What do you call a sleeping bull?
– A bull-dozer.

All the toilets in the NYPD Headquarters have been stolen.
– The police apparently have nothing to go on.

Accordion to a recent survey, replacing words with the names of musical instruments in a sentence often goes undetected.

What did the ghost teacher say to his class?
-Look at the board and I will go through it again.

The doctor says, “Well, first of all, you need to eat more sensibly.”

How many tickles does it take to make an octopus laugh?
-Ten tickles

When is the moon at its heaviest?
-When it’s full.

If a Wizard uses magic to hold up a camera and take a picture of himself, is that a Spellfie?

A friend of mine annoyed me with bird puns.
-But toucan play that game.

What do you call Dracula with hayfever?
– The pollen count.

Learning to sleep upside down is hard for bats, but eventually they get the hang of it.

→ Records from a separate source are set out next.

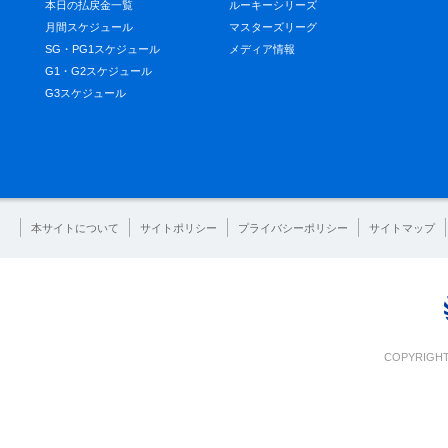
本日の払戻金一覧
ルーキーシリーズ
月間スケジュール
マスターズリーグ
SG・PG1スケジュール
メディア情報
G1・G2スケジュール
G3スケジュール
本サイトについて
サイトポリシー
プライバシーポリシー
サイトマップ
COPYRIGHT 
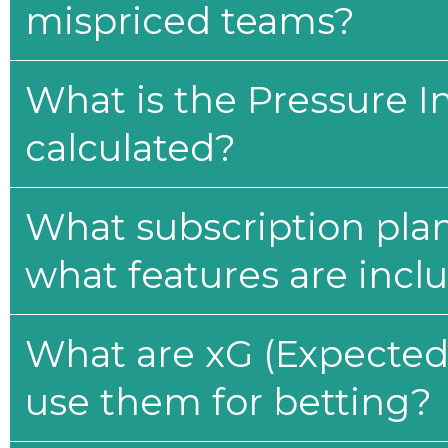
mispriced teams?
What is the Pressure I
calculated?
What subscription plan
what features are incl
What are xG (Expected 
use them for betting?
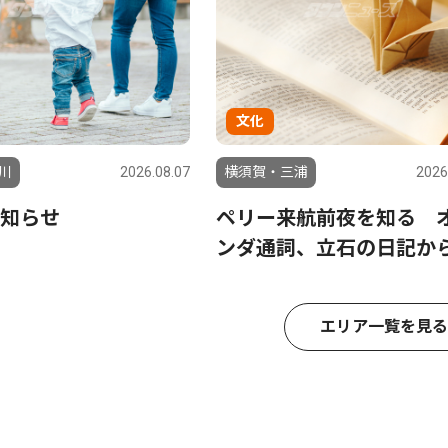
文化
川
2026.08.07
横須賀・三浦
2026
知らせ
ペリー来航前夜を知る 
ンダ通詞、立石の日記か
エリア一覧を見る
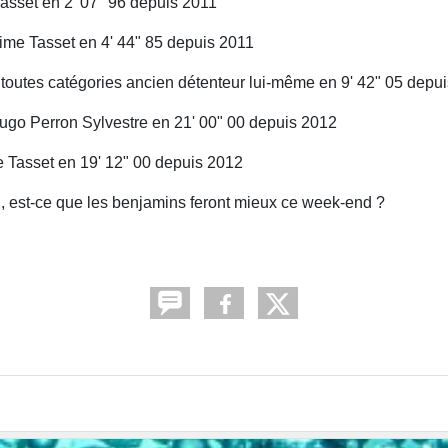
 en 2' 07" 96 depuis 2011
ime Tasset en 4' 44" 85 depuis 2011
t toutes catégories ancien détenteur lui-même en 9' 42" 05 depu
ugo Perron Sylvestre en 21' 00" 00 depuis 2012
t en 19' 12" 00 depuis 2012
n, est-ce que les benjamins feront mieux ce week-end ?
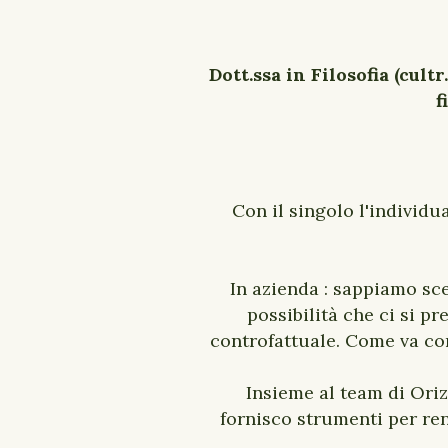
Dott.ssa in Filosofia (cult
f
Con il singolo l'individua
In azienda : sappiamo sc
possibilità che ci si pr
controfattuale. Come va co
Insieme al team di Oriz
fornisco strumenti per ren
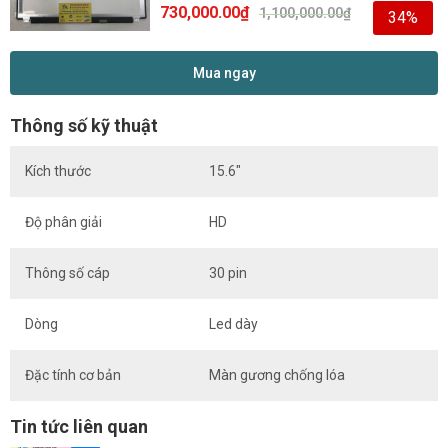
730,000.00
₫
1,100,000.00
₫
34%
Mua ngay
Thông số kỹ thuật
Kích thước
15.6″
Độ phân giải
HD
Thông số cáp
30 pin
Dòng
Led dày
Đặc tính cơ bản
Màn gương chống lóa
Tin tức liên quan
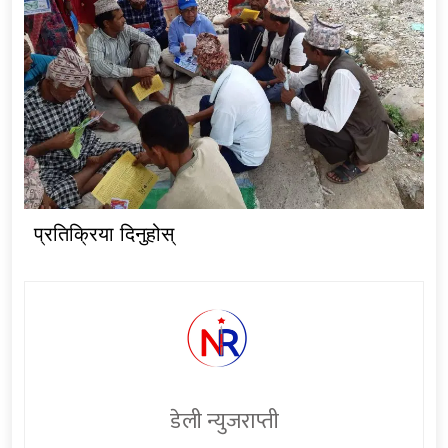
प्रतिक्रिया दिनुहोस्
डेली न्युजराप्ती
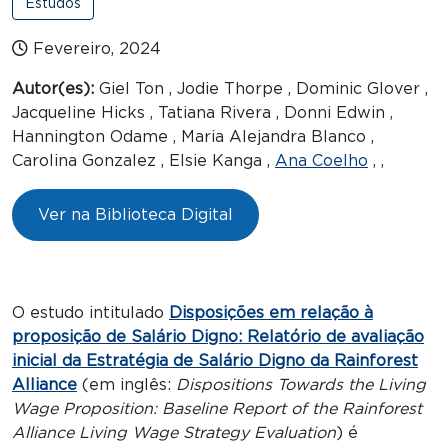
Estudos
Fevereiro, 2024
Autor(es):
Giel Ton , Jodie Thorpe , Dominic Glover ,
Jacqueline Hicks , Tatiana Rivera , Donni Edwin ,
Hannington Odame , Maria Alejandra Blanco ,
Carolina Gonzalez , Elsie Kanga ,
Ana Coelho
, ,
Ver na Biblioteca Digital
O estudo intitulado
Disposições em relação à
proposição de Salário Digno: Relatório de avaliação
inicial da Estratégia de Salário Digno da Rainforest
Alliance
(em inglês:
Dispositions Towards the Living
Wage Proposition: Baseline Report of the Rainforest
Alliance Living Wage Strategy Evaluation
) é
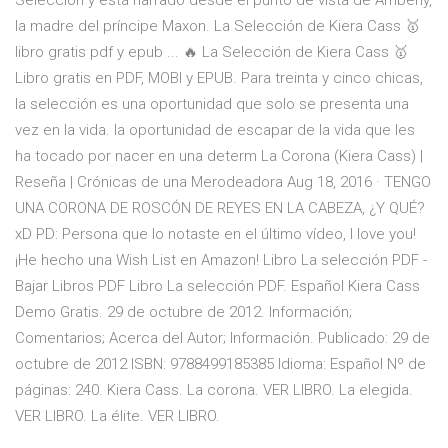
Selección y está narrado desde el punto de vista de Amberly,
la madre del príncipe Maxon. La Selección de Kiera Cass 🥇
libro gratis pdf y epub ... 🔥 La Selección de Kiera Cass 🥇
Libro gratis en PDF, MOBI y EPUB. Para treinta y cinco chicas,
la selección es una oportunidad que solo se presenta una
vez en la vida. la oportunidad de escapar de la vida que les
ha tocado por nacer en una determ La Corona (Kiera Cass) |
Reseña | Crónicas de una Merodeadora Aug 18, 2016 · TENGO
UNA CORONA DE ROSCÓN DE REYES EN LA CABEZA, ¿Y QUÉ?
xD PD: Persona que lo notaste en el último vídeo, I love you!
¡He hecho una Wish List en Amazon! Libro La selección PDF -
Bajar Libros PDF Libro La selección PDF. Español Kiera Cass
Demo Gratis. 29 de octubre de 2012. Información;
Comentarios; Acerca del Autor; Información. Publicado: 29 de
octubre de 2012 ISBN: 9788499185385 Idioma: Español Nº de
páginas: 240. Kiera Cass. La corona. VER LIBRO. La elegida.
VER LIBRO. La élite. VER LIBRO.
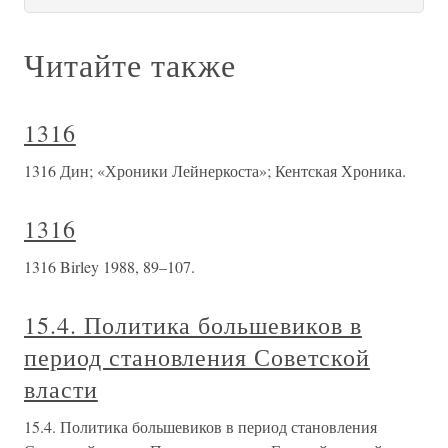
Читайте также
1316
1316 Дин; «Хроники Лейнеркоста»; Кентская Хроника.
1316
1316 Birley 1988, 89–107.
15.4. Политика большевиков в
период становления Советской
власти
15.4. Политика большевиков в период становления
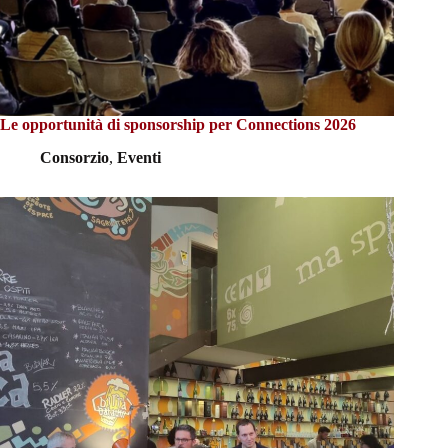
Le opportunità di sponsorship per Connections 2026
Consorzio
,
Eventi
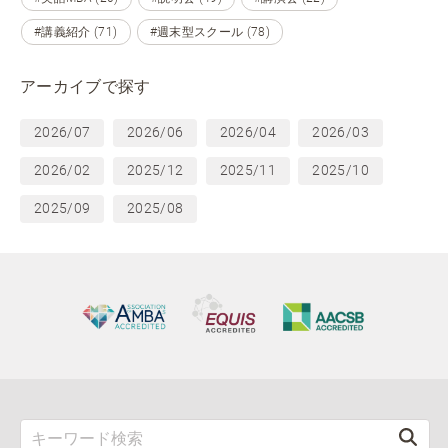
#講義紹介 (71)
#週末型スクール (78)
アーカイブで探す
2026/07
2026/06
2026/04
2026/03
2026/02
2025/12
2025/11
2025/10
2025/09
2025/08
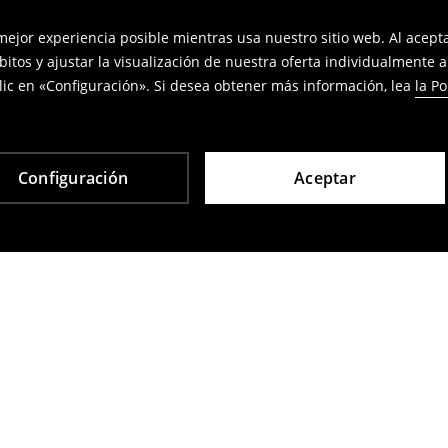
 mejor experiencia posible mientras usa nuestro sitio web. Al acep
bitos y ajustar la visualización de nuestra oferta individualmente 
ic en «Configuración». Si desea obtener más información, lea
la Po
Configuración
Aceptar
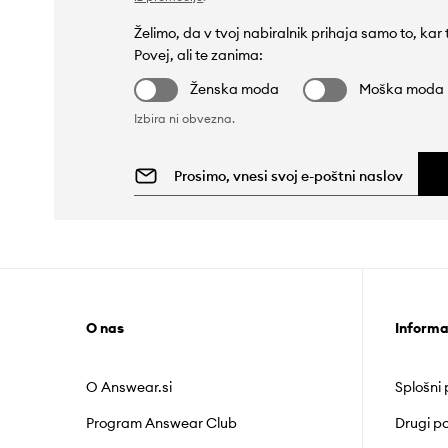
Želimo, da v tvoj nabiralnik prihaja samo to, kar
Povej, ali te zanima:
Ženska moda
Moška moda
Izbira ni obvezna.
O nas
Informa
O Answear.si
Splošni
Program Answear Club
Drugi po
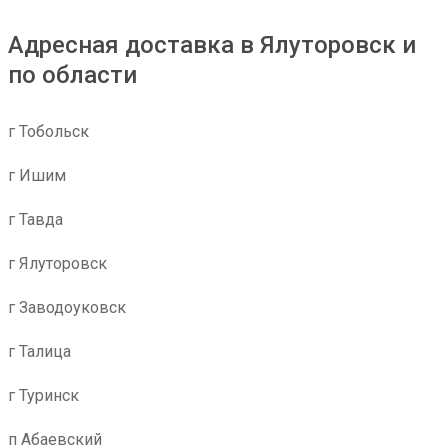
Адресная доставка в Ялуторовск и
по области
г Тобольск
г Ишим
г Тавда
г Ялуторовск
г Заводоуковск
г Талица
г Туринск
п Абаевский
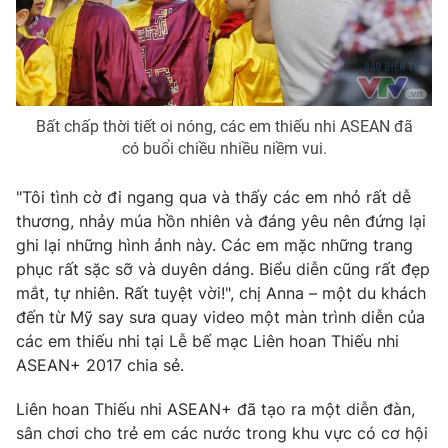
Photo
Infographic
Video
Shorts video
Bất chấp thời tiết oi nóng, các em thiếu nhi ASEAN đã
VTV Money
VTV Thể thao
có buổi chiều nhiều niềm vui.
"Tôi tình cờ đi ngang qua và thấy các em nhỏ rất dễ
VTV Sức khoẻ
Bất động sản
thương, nhảy múa hồn nhiên và đáng yêu nên đứng lại
ghi lại những hình ảnh này. Các em mặc những trang
Thị trường 24h
Tấm lòng Việt
phục rất sặc sỡ và duyên dáng. Biểu diễn cũng rất đẹp
mắt, tự nhiên. Rất tuyệt vời!", chị Anna – một du khách
đến từ Mỹ say sưa quay video một màn trình diễn của
VTV4
Vươn mình bằng AI
các em thiếu nhi tại Lễ bế mạc Liên hoan Thiếu nhi
ASEAN+ 2017 chia sẻ.
VTV9
VTV8
Liên hoan Thiếu nhi ASEAN+ đã tạo ra một diễn đàn,
sân chơi cho trẻ em các nước trong khu vực có cơ hội
Liên hệ tòa soạn
English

What did the elephant say when he stopped in the middle of telling a story?
-Never mind, I realize this is irrelephant.

I’ve just been fired from a clock factory, even after all those extra hours I put in.

What kind of songs do the planets sing?
-Nep-tunes.

I refuse to work with compost, it’s degrading.

Where do cows go for entertainment?
– To the moo-vies.

Why did Johnny throw his clock out of the window?
-Because he wanted to see time fly.

I was was going to tell a joke about a dead parrot, but it was way too Macawbre.